**What to work on**
The answer must give back every line of the data exactly, with no pictures.

++++++++++

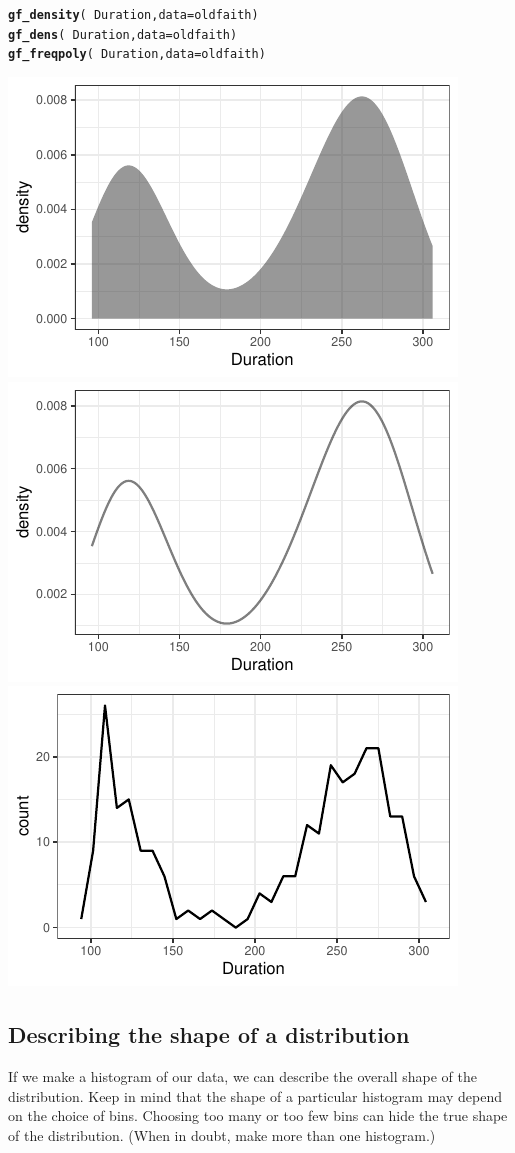 \documentclass[twoside]{book}\usepackage[]{graphicx}\usepackage[]{xcolor}
\makeatletter
\newcommand{\hlopt}[1]{\textcolor[rgb]{0,0,0}{#1}}%
\newcommand{\hlstd}[1]{\textcolor[rgb]{0.345,0.345,0.345}{#1}}%
\newcommand{\hlkwc}[1]{\textcolor[rgb]{0.333,0.667,0.333}{#1}}%
\newcommand{\hlkwd}[1]{\textcolor[rgb]{0.737,0.353,0.396}{\textbf{#1}}}%
\newenvironment{kframe}{%
 \def\at@end@of@kframe{}%
 \ifinner\ifhmode%
  \def\at@end@of@kframe{\end{minipage}}%
  \begin{minipage}{\columnwidth}%
 \fi\fi%
 \def\FrameCommand##1{\hskip\@totalleftmargin \hskip-\fboxsep
 \colorbox{shadecolor}{##1}\hskip-\fboxsep
     \hskip-\linewidth \hskip-\@totalleftmargin \hskip\columnwidth}%
 \MakeFramed {\advance\hsize-\width
   \@totalleftmargin\z@ \linewidth\hsize
   \@setminipage}}%
 {\par\unskip\endMakeFramed%
 \at@end@of@kframe}
\newenvironment{knitrout}{}{} %
\makeatother
\begin{document}
\begin{knitrout}
\color{fgcolor}\begin{kframe}
\begin{alltt}
\hlkwd{gf_density}\hlstd{(} \hlopt{~} \hlstd{Duration,} \hlkwc{data} \hlstd{= oldfaith )}
\hlkwd{gf_dens}\hlstd{(} \hlopt{~} \hlstd{Duration,} \hlkwc{data} \hlstd{= oldfaith )}
\hlkwd{gf_freqpoly}\hlstd{(} \hlopt{~} \hlstd{Duration,} \hlkwc{data} \hlstd{= oldfaith )}
\end{alltt}


{\ttfamily\noindent\itshape\color{messagecolor}{\#\# `stat\_bin()` using `bins = 30`. Pick better value with `binwidth`.}}\end{kframe}

{\centering \includegraphics[width=.3\textwidth]{figures/fig-density-1} 
\includegraphics[width=.3\textwidth]{figures/fig-density-2} 
\includegraphics[width=.3\textwidth]{figures/fig-density-3} 

}



\end{knitrout}


\subsection{Describing the shape of a distribution}

If we make a histogram of our data, we can describe the overall shape of the distribution.
Keep in mind that the shape of a particular histogram may depend on the choice of bins.
Choosing too many or too few bins can hide the true shape of the distribution.  (When in doubt, make
more than one histogram.)
\end{document}
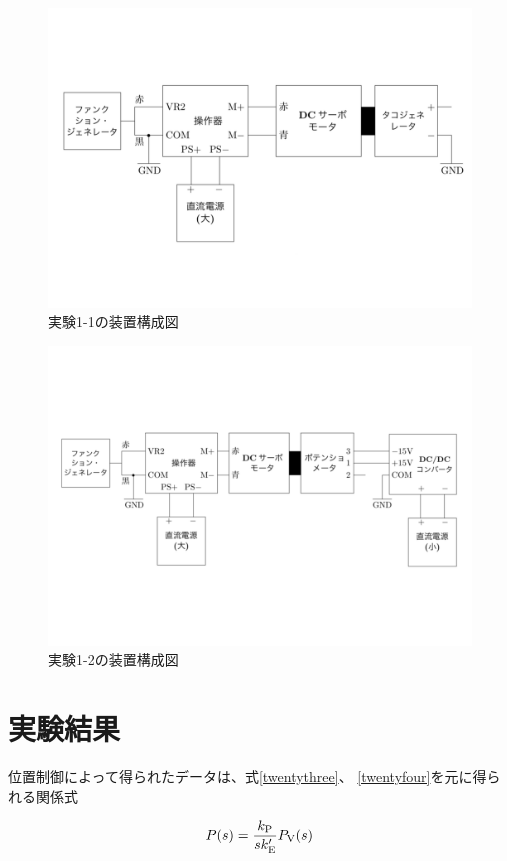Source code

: \documentclass[uplatex, 11pt,a4j, titlepage]{jsarticle}
\begin{document}
\begin{figure}[h]
    \centering
    \includegraphics[width=12cm]{fig1.pdf}
    \caption{実験1-1の装置構成図}
    \label{fig1}
\end{figure}

\begin{figure}[h]
    \centering
    \includegraphics[width=12cm]{fig2.pdf}
    \caption{実験1-2の装置構成図}
    \label{fig2}
\end{figure}

\newpage

\section{実験結果}

位置制御によって得られたデータは、式\ref{twentythree}、
\ref{twentyfour}を元に得られる関係式

\begin{equation}\label{twentyfive}
    P(s)=\frac{k_{\rm P}}{sk'_{\rm E}}P_{\rm V}(s)
\end{equation}
\end{document}
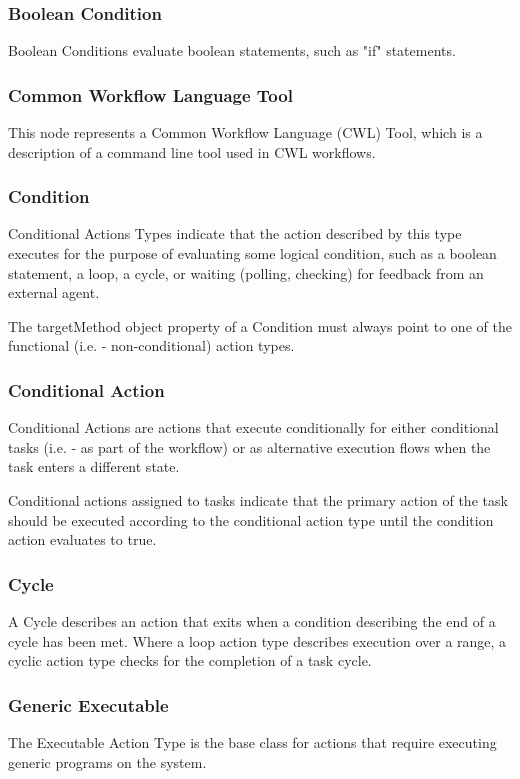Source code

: 			\subsubsection{
			Boolean Condition
			}
			Boolean Conditions evaluate boolean statements, such as "if" statements.
			\subsubsection{
			Common Workflow Language Tool
			}
			This node represents a Common Workflow Language (CWL) Tool, which is a description of a command line tool used in CWL workflows.
			\subsubsection{
			Condition
			}
			Conditional Actions Types indicate that the action described by this type executes for the purpose of evaluating some logical condition, such as a boolean statement, a loop, a cycle, or waiting (polling, checking) for feedback from an external agent.
			
			The targetMethod object property of a Condition must always point to one of the functional (i.e. - non-conditional) action types.
			\subsubsection{
			Conditional Action
			}
			Conditional Actions are actions that execute conditionally for either conditional tasks (i.e. - as part of the workflow) or as alternative execution flows when the task enters a different state.

Conditional actions assigned to tasks indicate that the primary action of the task should be executed according to the conditional action type until the condition action evaluates to true.
			\subsubsection{
			Cycle
			}
			A Cycle describes an action that exits when a condition describing the end of a cycle has been met. Where a loop action type describes execution over a range, a cyclic action type checks for the completion of a task cycle.
			\subsubsection{
			Generic Executable
			}
			The Executable Action Type is the base class for actions that require executing generic programs on the system.
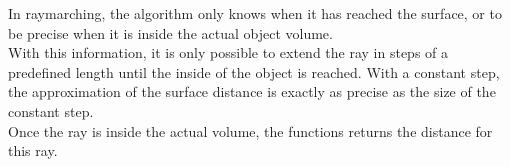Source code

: \begin{figure}[H]
    \centering
\end{figure}

\pagebreak
\noindent
In \gls{raymarching}, the algorithm only knows when it has reached the surface, or to be precise when it is inside the actual object volume.
\\
With this information, it is only possible to extend the ray in steps of a predefined length until the inside of the object is reached.
With a constant step, the approximation of the surface distance is exactly as precise as the size of the constant step.
\\
Once the ray is inside the actual volume, the functions returns the distance for this ray.

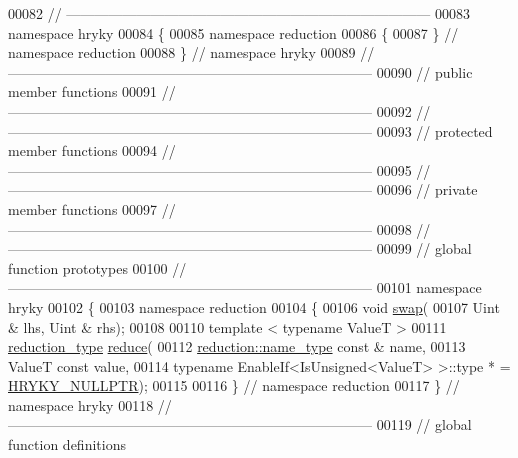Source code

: \begin{DoxyCode}
00082 \textcolor{comment}{//
      ------------------------------------------------------------------------------}
00083 \textcolor{keyword}{namespace }hryky
00084 \{
00085 \textcolor{keyword}{namespace }reduction
00086 \{
00087 \} \textcolor{comment}{// namespace reduction}
00088 \} \textcolor{comment}{// namespace hryky}
00089 \textcolor{comment}{//
      ------------------------------------------------------------------------------}
00090 \textcolor{comment}{// public member functions}
00091 \textcolor{comment}{//
      ------------------------------------------------------------------------------}
00092 \textcolor{comment}{//
      ------------------------------------------------------------------------------}
00093 \textcolor{comment}{// protected member functions}
00094 \textcolor{comment}{//
      ------------------------------------------------------------------------------}
00095 \textcolor{comment}{//
      ------------------------------------------------------------------------------}
00096 \textcolor{comment}{// private member functions}
00097 \textcolor{comment}{//
      ------------------------------------------------------------------------------}
00098 \textcolor{comment}{//
      ------------------------------------------------------------------------------}
00099 \textcolor{comment}{// global function prototypes}
00100 \textcolor{comment}{//
      ------------------------------------------------------------------------------}
00101 \textcolor{keyword}{namespace }hryky
00102 \{
00103 \textcolor{keyword}{namespace }reduction
00104 \{
00106     \textcolor{keywordtype}{void} \hyperlink{namespacehryky_1_1reduction_a493c83efdf5f9e9c49ba77e1b65325a1}{swap}(
00107         Uint & lhs, Uint & rhs);
00108     
00110     \textcolor{keyword}{template} < \textcolor{keyword}{typename} ValueT >
00111     \hyperlink{namespacehryky_a343a9a4c36a586be5c2693156200eadc}{reduction_type} \hyperlink{namespacehryky_1_1reduction_a064022926c530d18aeb1b2abdf71800b}{reduce}(
00112         \hyperlink{namespacehryky_1_1reduction_ac686c30a4c8d196bbd0f05629a6b921f}{reduction::name_type} \textcolor{keyword}{const} & name,
00113         ValueT \textcolor{keyword}{const} value,
00114         \textcolor{keyword}{typename} EnableIf<IsUnsigned<ValueT> >::type * = \hyperlink{common_8h_a4cd4ac09cfcdbd6b30ee69afc156e210}{HRYKY_NULLPTR});
00115 
00116 \} \textcolor{comment}{// namespace reduction}
00117 \} \textcolor{comment}{// namespace hryky}
00118 \textcolor{comment}{//
      ------------------------------------------------------------------------------}
00119 \textcolor{comment}{// global function definitions}

\end{DoxyCode}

++++++++++

**Problem solution**
 \documentclass[twoside]{book}\usepackage[]{graphicx}\usepackage[]{xcolor}
\makeatletter
\newcommand{\hlopt}[1]{\textcolor[rgb]{0,0,0}{#1}}%
\newcommand{\hlstd}[1]{\textcolor[rgb]{0.345,0.345,0.345}{#1}}%
\newcommand{\hlkwc}[1]{\textcolor[rgb]{0.333,0.667,0.333}{#1}}%
\newcommand{\hlkwd}[1]{\textcolor[rgb]{0.737,0.353,0.396}{\textbf{#1}}}%
\newenvironment{kframe}{%
 \def\at@end@of@kframe{}%
 \ifinner\ifhmode%
  \def\at@end@of@kframe{\end{minipage}}%
  \begin{minipage}{\columnwidth}%
 \fi\fi%
 \def\FrameCommand##1{\hskip\@totalleftmargin \hskip-\fboxsep
 \colorbox{shadecolor}{##1}\hskip-\fboxsep
     \hskip-\linewidth \hskip-\@totalleftmargin \hskip\columnwidth}%
 \MakeFramed {\advance\hsize-\width
   \@totalleftmargin\z@ \linewidth\hsize
   \@setminipage}}%
 {\par\unskip\endMakeFramed%
 \at@end@of@kframe}
\newenvironment{knitrout}{}{} %
\makeatother
\begin{document}
\begin{knitrout}
\color{fgcolor}\begin{kframe}
\begin{alltt}
\hlkwd{gf_density}\hlstd{(} \hlopt{~} \hlstd{Duration,} \hlkwc{data} \hlstd{= oldfaith )}
\hlkwd{gf_dens}\hlstd{(} \hlopt{~} \hlstd{Duration,} \hlkwc{data} \hlstd{= oldfaith )}
\hlkwd{gf_freqpoly}\hlstd{(} \hlopt{~} \hlstd{Duration,} \hlkwc{data} \hlstd{= oldfaith )}
\end{alltt}


{\ttfamily\noindent\itshape\color{messagecolor}{\#\# `stat\_bin()` using `bins = 30`. Pick better value with `binwidth`.}}\end{kframe}

{\centering \includegraphics[width=.3\textwidth]{figures/fig-density-1} 
\includegraphics[width=.3\textwidth]{figures/fig-density-2} 
\includegraphics[width=.3\textwidth]{figures/fig-density-3} 

}



\end{knitrout}


\subsection{Describing the shape of a distribution}

If we make a histogram of our data, we can describe the overall shape of the distribution.
Keep in mind that the shape of a particular histogram may depend on the choice of bins.
Choosing too many or too few bins can hide the true shape of the distribution.  (When in doubt, make
more than one histogram.)
\end{document}
Source code

: \documentclass[uplatex, 11pt,a4j, titlepage]{jsarticle}
\begin{document}
\begin{figure}[h]
    \centering
    \includegraphics[width=12cm]{fig1.pdf}
    \caption{実験1-1の装置構成図}
    \label{fig1}
\end{figure}

\begin{figure}[h]
    \centering
    \includegraphics[width=12cm]{fig2.pdf}
    \caption{実験1-2の装置構成図}
    \label{fig2}
\end{figure}

\newpage

\section{実験結果}

位置制御によって得られたデータは、式\ref{twentythree}、
\ref{twentyfour}を元に得られる関係式

\begin{equation}\label{twentyfive}
    P(s)=\frac{k_{\rm P}}{sk'_{\rm E}}P_{\rm V}(s)
\end{equation}
\end{document}
Source code

: 			\subsubsection{
			Boolean Condition
			}
			Boolean Conditions evaluate boolean statements, such as "if" statements.
			\subsubsection{
			Common Workflow Language Tool
			}
			This node represents a Common Workflow Language (CWL) Tool, which is a description of a command line tool used in CWL workflows.
			\subsubsection{
			Condition
			}
			Conditional Actions Types indicate that the action described by this type executes for the purpose of evaluating some logical condition, such as a boolean statement, a loop, a cycle, or waiting (polling, checking) for feedback from an external agent.
			
			The targetMethod object property of a Condition must always point to one of the functional (i.e. - non-conditional) action types.
			\subsubsection{
			Conditional Action
			}
			Conditional Actions are actions that execute conditionally for either conditional tasks (i.e. - as part of the workflow) or as alternative execution flows when the task enters a different state.

Conditional actions assigned to tasks indicate that the primary action of the task should be executed according to the conditional action type until the condition action evaluates to true.
			\subsubsection{
			Cycle
			}
			A Cycle describes an action that exits when a condition describing the end of a cycle has been met. Where a loop action type describes execution over a range, a cyclic action type checks for the completion of a task cycle.
			\subsubsection{
			Generic Executable
			}
			The Executable Action Type is the base class for actions that require executing generic programs on the system.
Source code

: \begin{figure}[H]
    \centering
\end{figure}

\pagebreak
\noindent
In \gls{raymarching}, the algorithm only knows when it has reached the surface, or to be precise when it is inside the actual object volume.
\\
With this information, it is only possible to extend the ray in steps of a predefined length until the inside of the object is reached.
With a constant step, the approximation of the surface distance is exactly as precise as the size of the constant step.
\\
Once the ray is inside the actual volume, the functions returns the distance for this ray.

Source code

: \begin{DoxyCode}
00082 \textcolor{comment}{//
      ------------------------------------------------------------------------------}
00083 \textcolor{keyword}{namespace }hryky
00084 \{
00085 \textcolor{keyword}{namespace }reduction
00086 \{
00087 \} \textcolor{comment}{// namespace reduction}
00088 \} \textcolor{comment}{// namespace hryky}
00089 \textcolor{comment}{//
      ------------------------------------------------------------------------------}
00090 \textcolor{comment}{// public member functions}
00091 \textcolor{comment}{//
      ------------------------------------------------------------------------------}
00092 \textcolor{comment}{//
      ------------------------------------------------------------------------------}
00093 \textcolor{comment}{// protected member functions}
00094 \textcolor{comment}{//
      ------------------------------------------------------------------------------}
00095 \textcolor{comment}{//
      ------------------------------------------------------------------------------}
00096 \textcolor{comment}{// private member functions}
00097 \textcolor{comment}{//
      ------------------------------------------------------------------------------}
00098 \textcolor{comment}{//
      ------------------------------------------------------------------------------}
00099 \textcolor{comment}{// global function prototypes}
00100 \textcolor{comment}{//
      ------------------------------------------------------------------------------}
00101 \textcolor{keyword}{namespace }hryky
00102 \{
00103 \textcolor{keyword}{namespace }reduction
00104 \{
00106     \textcolor{keywordtype}{void} \hyperlink{namespacehryky_1_1reduction_a493c83efdf5f9e9c49ba77e1b65325a1}{swap}(
00107         Uint & lhs, Uint & rhs);
00108     
00110     \textcolor{keyword}{template} < \textcolor{keyword}{typename} ValueT >
00111     \hyperlink{namespacehryky_a343a9a4c36a586be5c2693156200eadc}{reduction_type} \hyperlink{namespacehryky_1_1reduction_a064022926c530d18aeb1b2abdf71800b}{reduce}(
00112         \hyperlink{namespacehryky_1_1reduction_ac686c30a4c8d196bbd0f05629a6b921f}{reduction::name_type} \textcolor{keyword}{const} & name,
00113         ValueT \textcolor{keyword}{const} value,
00114         \textcolor{keyword}{typename} EnableIf<IsUnsigned<ValueT> >::type * = \hyperlink{common_8h_a4cd4ac09cfcdbd6b30ee69afc156e210}{HRYKY_NULLPTR});
00115 
00116 \} \textcolor{comment}{// namespace reduction}
00117 \} \textcolor{comment}{// namespace hryky}
00118 \textcolor{comment}{//
      ------------------------------------------------------------------------------}
00119 \textcolor{comment}{// global function definitions}

\end{DoxyCode}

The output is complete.